CRISPR Has Started to Change Our World, With Much More to Come
CRISPR” (pronounced “crisper”) stands for Clustered Regularly Interspaced Short Palindromic Repeats, and researchers have developed a new version, CRISPR-Cas9, to edit the base pairs of genes. Gene editing will change our world in ways we can't even imagine yet, and its already started. Mike Mcrae has a piece in Science Alert about ways scientists are adopting CRISPR technology in medicine, agriculture and the environmental sciences. And after successful tests in monkeys, researchers will begin using the gene editing tool on humans sometime this year to treat blood disorders like sickle-cell disease and beta thalassemia.
The first CRISPR based products will be available soon and they will revolutionize diagnostics. For instance, Mammoth Biosciences announced in April that it will be the first company to use CRISPR technology to detect diseases. Mammouth is using the technology to create test kits to diagnose diseases like malaria, some types of cancers, strep and the flu.

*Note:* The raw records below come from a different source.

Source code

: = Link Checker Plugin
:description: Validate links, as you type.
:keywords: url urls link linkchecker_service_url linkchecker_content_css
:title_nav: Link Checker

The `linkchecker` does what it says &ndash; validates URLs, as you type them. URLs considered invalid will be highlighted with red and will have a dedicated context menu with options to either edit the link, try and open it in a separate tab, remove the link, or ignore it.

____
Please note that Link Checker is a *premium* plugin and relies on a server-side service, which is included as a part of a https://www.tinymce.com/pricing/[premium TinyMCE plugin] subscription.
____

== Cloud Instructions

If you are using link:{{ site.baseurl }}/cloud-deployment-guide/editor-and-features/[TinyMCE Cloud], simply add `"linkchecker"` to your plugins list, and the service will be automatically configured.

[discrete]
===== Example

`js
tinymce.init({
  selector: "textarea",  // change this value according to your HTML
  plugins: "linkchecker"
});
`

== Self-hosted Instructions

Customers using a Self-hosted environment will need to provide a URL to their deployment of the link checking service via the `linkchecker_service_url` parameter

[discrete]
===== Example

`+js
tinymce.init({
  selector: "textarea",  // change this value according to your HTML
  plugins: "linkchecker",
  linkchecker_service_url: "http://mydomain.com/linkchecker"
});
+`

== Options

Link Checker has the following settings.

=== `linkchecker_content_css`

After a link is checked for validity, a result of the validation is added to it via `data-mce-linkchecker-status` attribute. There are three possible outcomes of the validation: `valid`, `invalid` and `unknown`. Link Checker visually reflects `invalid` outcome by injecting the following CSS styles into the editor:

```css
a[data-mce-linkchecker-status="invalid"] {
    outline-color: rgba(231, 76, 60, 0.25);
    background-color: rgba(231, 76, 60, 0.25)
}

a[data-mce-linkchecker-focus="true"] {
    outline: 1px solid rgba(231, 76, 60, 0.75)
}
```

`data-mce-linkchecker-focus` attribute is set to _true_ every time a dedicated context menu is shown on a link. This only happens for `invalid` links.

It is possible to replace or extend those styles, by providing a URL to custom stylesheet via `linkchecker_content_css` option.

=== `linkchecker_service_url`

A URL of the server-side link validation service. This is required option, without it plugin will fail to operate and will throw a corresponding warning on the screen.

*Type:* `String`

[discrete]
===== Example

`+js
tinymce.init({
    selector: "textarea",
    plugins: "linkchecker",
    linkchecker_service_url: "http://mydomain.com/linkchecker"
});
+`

Of course, there are concerns about gene editing, especially since there are so many applications for the technology and research is moving so quickly. There needs to be effective oversight as we approach human trials. But, like in most things, the question will be finding a balance between safety and allowing innovation to flourish. Bill gates spoke to that recently:
Bill Gates in his recent article in Foreign Affairs: "Over the next decade, gene editing could help humanity overcome some of the biggest and most persistent challenges in global health and development. The technology is making it much easier for scientists to discover better diagnostics, treatments, and other tools to fight diseases that still kill and disable millions of people every year, primarily the poor. It is also accelerating research that could help end extreme poverty by enabling millions of farmers in the developing world to grow crops and raise livestock that are more productive, more nutritious, and hardier. New technologies are often met with skepticism. But if the world is to continue the remarkable progress of the past few decades, it is vital that scientists, subject to safety and ethics guidelines, be encouraged to continue taking advantage of such promising tools as CRISPR."
CRISPR's potential is almost limitless and it will change our very notion of what is possible in our relationship to the world around us. But, we must have the wisdom to use it prudently.